Last updated December 16th, 2023 14:44

If you manage a Linux server that also runs MySQL databases, you might have wondered how to efficiently back up your database(s). Let’s take a look at automatic MySQL backup on Linux using commands and the CRON scheduler. This will allow us to create a schedule for automatic MySQL backups every night, saving them to SQL files, while also deleting backups older than 30 days.

The result will be that a local backup of the database(s) will be created on the server, with backups available for up to one month. It’s important to note that in this case, the backup will be local, meaning it will be stored on the same server as the database itself.
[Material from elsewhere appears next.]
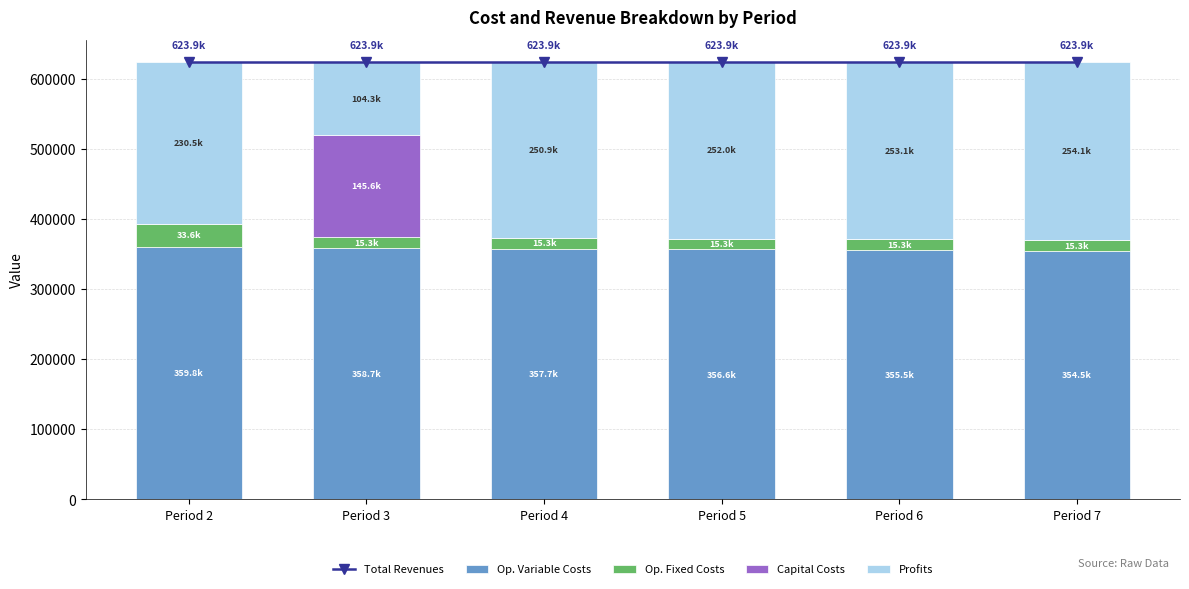

What is the maximum value for Op. Fixed Costs?

33627.6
Such a backup can help you recover from situations where you accidentally damage or delete a table in the database. However, it won’t protect you from a complete server crash or failure since the backup will be stored in the same location as the database.

For a complete disaster recovery solution, I recommend using an external service like Forpsi Cloud Backup, where you can regularly and automatically transfer your backup folder to a backup storage. This way, your MySQL backups are accessible both on the server and in a mirrored copy on an external backup storage.

Automatic MySQL backup on Linux

Creating a MySQL backup on Linux operating system using a command

Let’s start from the beginning. Suppose we have a database named “exampledb” on the server. Using a command, we can export this database to an SQL file and save it in a predefined folder. First, let’s create the folder “/backups/mysql” using the following command:

					mkdir -p /backups/mysql

The command “mkdir” is used to create a folder. The option “-p” ensures that we create the “/backups” folder even if it doesn’t exist yet. Now let’s set the necessary permissions for the folder:

					chmod 700 /backups/mysql

The “chmod” command is used to change permissions for files and folders. The option “700” sets the permissions for the “/backups/mysql” folder so that it is visible and accessible only to the owner (in this case, the user executing the command).

Now that we have prepared the folder, we can perform the initial database export using the following command:

					mysqldump -u <user> -p <password> exampledb > /backups/mysql/exampledb.sql

In this command, replace “<user>” with the username that has access to the MySQL database, and “<password>” with the corresponding password. The part containing the path “/backups/mysql/” is the path to the folder where you want to store the backup. “exampledb.sql” is the name of the file where the backup will be saved.

MySQL Backup Automation

Automatic MySQL backup on Linux

Now we can move on to the next part and utilize the cron command to automatically create a backup of the database every night at 2 AM. Additionally, to save space, we will create a backup plan for the past month. This means that backups older than 30 days will be automatically deleted. Each backup will have the date added to its filename to easily identify when it was created.

For this action, we will use cron.

Now you can set up cron to automatically perform backups every day at 2 AM and delete backups older than 30 days. Run the following command:

					crontab -e

Open the text editor to modify CRON tasks. Add the following lines to the end of the file:

					0 2 * * * mysqldump -u <user> -p <password> exampledb > /backups/mysql/exampledb_$(date +\%Y\%m\%d).sql
0 2 * * * find /backups/mysql -type f -name 'exampledb_*.sql' -mtime +30 -exec rm {} \;

In these lines, replace “<user>”, “<password>”, and “/backup/mysql/exampledb” with the respective values you used in the first command.

Save and close the file. CRON will now perform backups every day at 2 AM and delete backups older than 30 days.

Note: Make sure you have sufficient permissions to write to the backups/mysql folder and execute the mysqldump and find commands. Refer to the first part where you tested the command first.

Automatic MySQL Backup on Linux


As mentioned above, this MySQL backup on Linux mainly serves the purpose of recovering from issues within the database itself, such as accidental table deletions or database structure corruption. However, it is not a complete disaster recovery solution. If your server encounters problems, you may lose both the database and the backups since they are stored on the same server.

For comprehensive backup solutions, it is advisable to mirror the backups/mysql folder to a remote server or storage. There are various services available for this purpose, such as Forpsi Cloud Backup. Here, you can use automated tasks to take the backup folder every day and transfer it as a copy to a remote storage. Only then will you have a complete MySQL backup in case of system failure or server damage.